One objective of today's class is to establish a few classroom structures. Use of technology is one of these structures. Throughout the semester, I will have a laptop cart available for use during some classes, and we will use a variety of computer-based tools throughout the semester. Some tools are for the sharing of information with students, others are mathematical tools (MP5) that enhance our understanding of new ideas.
Today's class opens with approximately 20 minutes for students to set up and practice using some of these tools. I post the Agenda on the board, I show students the routines for receiving and maintaining laptops, and I tell them that they can access today's agenda going to trig.validusprep.org.
Once computers are distributed, there are three things I want students to see and do:
With any extra time, students can get started on the first Delta Math assignment of the semester, which is called Trig Exercise 1: Background Knowledge, and which consists of practice modules for identifying perfect squares, reducing algebraic fractions, and simplifying radicals.

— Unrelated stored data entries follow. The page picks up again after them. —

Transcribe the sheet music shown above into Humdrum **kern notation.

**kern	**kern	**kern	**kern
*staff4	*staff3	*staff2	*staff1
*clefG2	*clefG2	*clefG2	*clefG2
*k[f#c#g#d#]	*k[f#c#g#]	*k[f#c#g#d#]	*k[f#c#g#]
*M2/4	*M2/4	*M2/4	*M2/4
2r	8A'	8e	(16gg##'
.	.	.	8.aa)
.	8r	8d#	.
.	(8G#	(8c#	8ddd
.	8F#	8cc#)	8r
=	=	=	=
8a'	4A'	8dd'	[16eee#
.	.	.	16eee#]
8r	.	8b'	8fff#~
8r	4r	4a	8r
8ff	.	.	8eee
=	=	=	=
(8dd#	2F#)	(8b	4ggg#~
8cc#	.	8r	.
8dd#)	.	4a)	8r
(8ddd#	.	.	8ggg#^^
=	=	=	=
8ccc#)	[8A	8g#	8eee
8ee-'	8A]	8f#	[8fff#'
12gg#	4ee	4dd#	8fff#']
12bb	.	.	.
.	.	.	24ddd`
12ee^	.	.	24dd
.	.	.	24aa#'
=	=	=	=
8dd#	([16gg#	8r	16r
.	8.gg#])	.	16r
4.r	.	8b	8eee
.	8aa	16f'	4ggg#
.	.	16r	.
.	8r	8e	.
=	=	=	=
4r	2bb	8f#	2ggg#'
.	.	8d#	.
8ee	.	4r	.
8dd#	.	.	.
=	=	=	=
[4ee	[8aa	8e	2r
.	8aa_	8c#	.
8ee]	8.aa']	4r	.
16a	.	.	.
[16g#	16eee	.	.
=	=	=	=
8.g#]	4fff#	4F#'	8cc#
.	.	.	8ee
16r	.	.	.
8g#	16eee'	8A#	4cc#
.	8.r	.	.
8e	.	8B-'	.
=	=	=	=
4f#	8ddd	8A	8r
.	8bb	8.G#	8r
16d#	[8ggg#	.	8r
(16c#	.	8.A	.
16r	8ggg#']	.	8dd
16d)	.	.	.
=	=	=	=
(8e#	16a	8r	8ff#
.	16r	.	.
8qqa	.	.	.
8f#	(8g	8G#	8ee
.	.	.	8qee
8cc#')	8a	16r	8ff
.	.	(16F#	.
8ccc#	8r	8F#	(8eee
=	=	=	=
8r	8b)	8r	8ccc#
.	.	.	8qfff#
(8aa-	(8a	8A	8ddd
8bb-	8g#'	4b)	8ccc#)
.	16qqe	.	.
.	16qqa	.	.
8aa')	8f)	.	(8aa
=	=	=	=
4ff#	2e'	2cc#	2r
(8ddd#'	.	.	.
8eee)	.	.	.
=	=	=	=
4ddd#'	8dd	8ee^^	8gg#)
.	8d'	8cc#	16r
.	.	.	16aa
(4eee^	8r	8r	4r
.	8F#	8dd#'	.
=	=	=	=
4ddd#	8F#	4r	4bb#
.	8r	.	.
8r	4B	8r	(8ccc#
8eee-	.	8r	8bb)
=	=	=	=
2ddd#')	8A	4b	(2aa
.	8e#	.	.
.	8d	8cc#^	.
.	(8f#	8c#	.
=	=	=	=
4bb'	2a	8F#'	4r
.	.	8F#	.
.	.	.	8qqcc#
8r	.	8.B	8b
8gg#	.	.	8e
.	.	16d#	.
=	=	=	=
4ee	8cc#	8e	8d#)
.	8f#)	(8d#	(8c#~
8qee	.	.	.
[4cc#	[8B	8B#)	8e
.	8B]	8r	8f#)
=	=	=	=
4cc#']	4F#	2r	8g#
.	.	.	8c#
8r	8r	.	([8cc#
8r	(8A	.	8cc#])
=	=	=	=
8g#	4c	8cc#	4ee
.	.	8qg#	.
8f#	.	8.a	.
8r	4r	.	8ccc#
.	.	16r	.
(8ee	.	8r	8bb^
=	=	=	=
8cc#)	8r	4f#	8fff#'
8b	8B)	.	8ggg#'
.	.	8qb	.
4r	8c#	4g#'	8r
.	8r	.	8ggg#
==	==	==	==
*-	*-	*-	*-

After technology, another important structure in this class is called a "Capacity Matrix." This is a document on which students can track their progress on math content learning targets. I distribute the Unit 1 Capacity Matrices to the class, and I run through the notes on today's Prezi.
Teacher's Note: Capacity Matrices may make sense to you or they may require some explanation. I plan to develop a resource explaining how I use them. If you have specific questions please add them as comments to this lesson. I will try to respond, and, address them when I complete the resource.
Up To Speed
After beginning today's class with some explicit explanations of some of our course structures, I use the remainder of the class to show students how the class is going to work: projects will be central to our work, and students will take responsibility for constructing their own understandings of what we're doing.
With this goal in mind, I want students to understand the value of taking notes, so I start by asking, "who has good notes from the previous class? Where did we leave off?"
I'm hoping that someone is still puzzled by the question from the end of our previous class: we're trying to figure out if all rectangles are similar. I can usually count on it. Once the topic is raised, I say that the work we continue today is going to help us do that.
Most students have their initial measurements and ratios for their colored card-stock rectangles. If they need a little extra time on this, I'll give it to them.
Using Perpendicular Lines to Make Similar Triangles
Please see U1 L2 narrative for my description of what happens here.
After running through this initial explaination on the board, I circulate and explain it to small groups of students as necessary. When I see that some students get it, I have them help each other out.
The protractor will be a useful tool in this class. This is a first chance to practice using it, although we're only using the 0 and 90 lines here. To get kids thinking about this tool, I like to point out that this protractor can measure any angle from 0 to 180 degrees, and that for some reason 90 degrees is the only angle that doesn't appear twice on this protractor. I ask if anyone can explain why.
At the bottom of Part 1 of the similar triangles project, there is a table with one row that students can use to collect measurements and ratios for their colored rectangle. In order to record the values for both of the dilations of this rectangle, I tell students to copy this table into their notes, and this time give it three rows, one for their original rectangle/triangle, then one for each dilation.
It's always kind of amazing to me, but it's the moment that they fill in the table that causes most of them to have that eureka insight that these ratio values are close - or maybe even equivalent! - in value. This moment builds excitement to figure out what's going on.
With about 15 minutes left in the class, I remind students that Problem Set 1 is due at the end of the day. They have time now to discuss it with each other, ask questions, and make sure their work is a clear indication of what they understand about the problem.
I also hand out Problem Set #2, which will be due in a week. Problem Set #2 is a pretty basic review of the idea that similar shapes are proportional to each other. I remix this handout, from JMAP. I'm including here a direct link to the source instead of my remixed copy.
As I distribute Problem Set #2, I tell students that this is a review of an important concept from geometry: that if two triangles are similar, their sides are proportional. With a little bit of theater, I point out that somehow, this is going to have something to do with the project that we're currently working on.
Teacher's Note: Problem Set #2 was taken from the www.jmap.org website, a source for free resources for New York State teachers. The guidelines for using materials on the site prohibit distributing the resources on a third party website.